▶ 課題
「つばさハウス」設立の趣意を述べた本文から、次の一文を英語に翻訳してください。「患者さんは病院・施設の規則に縛られずに、自分の生活を生きる。」

▶ 本文

____

住宅型有料老人ホーム難病マンション「つばさハウス」 【設立の趣意】


患者さんが「主体的に」生きられる場所を

私が国府台病院の勤務医をしていた当時、呼吸器をつけた、あるいはほとんどそれに近い状態の患者さんを、ご家族を休ませることを目的(レスパイト)として、3ヶ月に1回2週間、お預かりしていました。その当時、多くの病院にはそういう機能・病床数が不足していたので、もっと専門病棟を増やすべきと考えていました。現在は、多くの都道府県でも私の行なっていた短期入院事業進められています。

しかしながら「病院」という場では、どうしても患者さん本人も他人任せな気持ちになってしまい、ご家族も患者さんを病院に任せっぱなしになりがちです。また、仮に患者さん本人に希望や要望があったとしても、病院には病院の運営方針・規則があるため、患者さんはそれに従わなければなりません。例えば患者さんが、たまに夜更かししたいと願っても、多くの病院の消灯は21時と定められています。

そのような生活ではなく、患者さんが少しでも自分が思うように生きるために、病院でもなく施設でもなく「主体的に生きられる場所・住める場所を提供したい」と願い、難病患者専用の共同住宅を作りたいと考えるに至りました。その願いが、この難病マンション「つばさハウス」の設立の礎となっています。あくまで患者さんが主体となってケアの選択ができ、制度の限度はあるものの、受けたいサービスを受けることができ、夜遅くまで起きていてもお酒を飲んでもいい。身体は動かなくなっても、患者さんが主体的に生きていける場所、ご家族も介護しっぱなしで疲れ切ってしまうという現状から開放される、そういう場所を作ろうと考えています。

『つばさハウス』は2008年12月に民家をリフォームし国府台病院時代から診ていたALS患者様含め、8名の難病患者様に入居者いただきました。2010年4月には10戸の適合高齢者住宅を市川市曽谷に新築し、現在は住宅型有料老人ホームとして登録、2012年4月には市川市本北方に、29戸のサービス付き高齢者向け住宅『つばさ弐番館』をOPEN致しました。

患者さんは病院・施設の規則に縛られずに、自分の生活を生きる。
ご家族は介護だけに縛られずに、患者さんと共にご自分の人生を生きる。
難病マンション「つばさハウス」の設立が、そんな希望を実現する一助になればと願っています。

____

▶ 利用可能なデータ
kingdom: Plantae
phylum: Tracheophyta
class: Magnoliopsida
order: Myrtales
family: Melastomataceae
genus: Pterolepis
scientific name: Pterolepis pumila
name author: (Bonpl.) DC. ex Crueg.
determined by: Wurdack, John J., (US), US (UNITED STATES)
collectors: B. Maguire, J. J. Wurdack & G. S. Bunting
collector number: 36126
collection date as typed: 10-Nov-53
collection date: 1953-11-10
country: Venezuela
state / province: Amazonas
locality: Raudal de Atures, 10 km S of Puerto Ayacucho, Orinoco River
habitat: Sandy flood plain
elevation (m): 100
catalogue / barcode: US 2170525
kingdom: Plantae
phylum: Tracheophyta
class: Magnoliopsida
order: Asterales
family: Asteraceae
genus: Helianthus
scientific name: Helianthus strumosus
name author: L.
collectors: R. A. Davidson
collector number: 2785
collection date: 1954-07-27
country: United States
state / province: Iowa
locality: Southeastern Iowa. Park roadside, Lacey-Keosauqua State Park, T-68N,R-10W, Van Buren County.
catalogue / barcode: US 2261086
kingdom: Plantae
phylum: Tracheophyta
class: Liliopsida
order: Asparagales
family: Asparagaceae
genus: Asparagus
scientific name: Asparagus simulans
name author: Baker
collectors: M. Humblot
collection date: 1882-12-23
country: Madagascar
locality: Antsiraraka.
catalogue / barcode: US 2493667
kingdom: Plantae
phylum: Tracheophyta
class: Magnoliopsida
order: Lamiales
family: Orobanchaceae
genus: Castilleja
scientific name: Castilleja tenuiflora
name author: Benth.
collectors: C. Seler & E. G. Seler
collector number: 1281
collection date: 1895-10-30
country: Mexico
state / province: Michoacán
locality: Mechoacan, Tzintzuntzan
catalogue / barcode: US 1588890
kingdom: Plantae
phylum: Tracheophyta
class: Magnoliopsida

____

▶ 解答
Patients live their own lives without being bound by the rules of hospitals and facilities.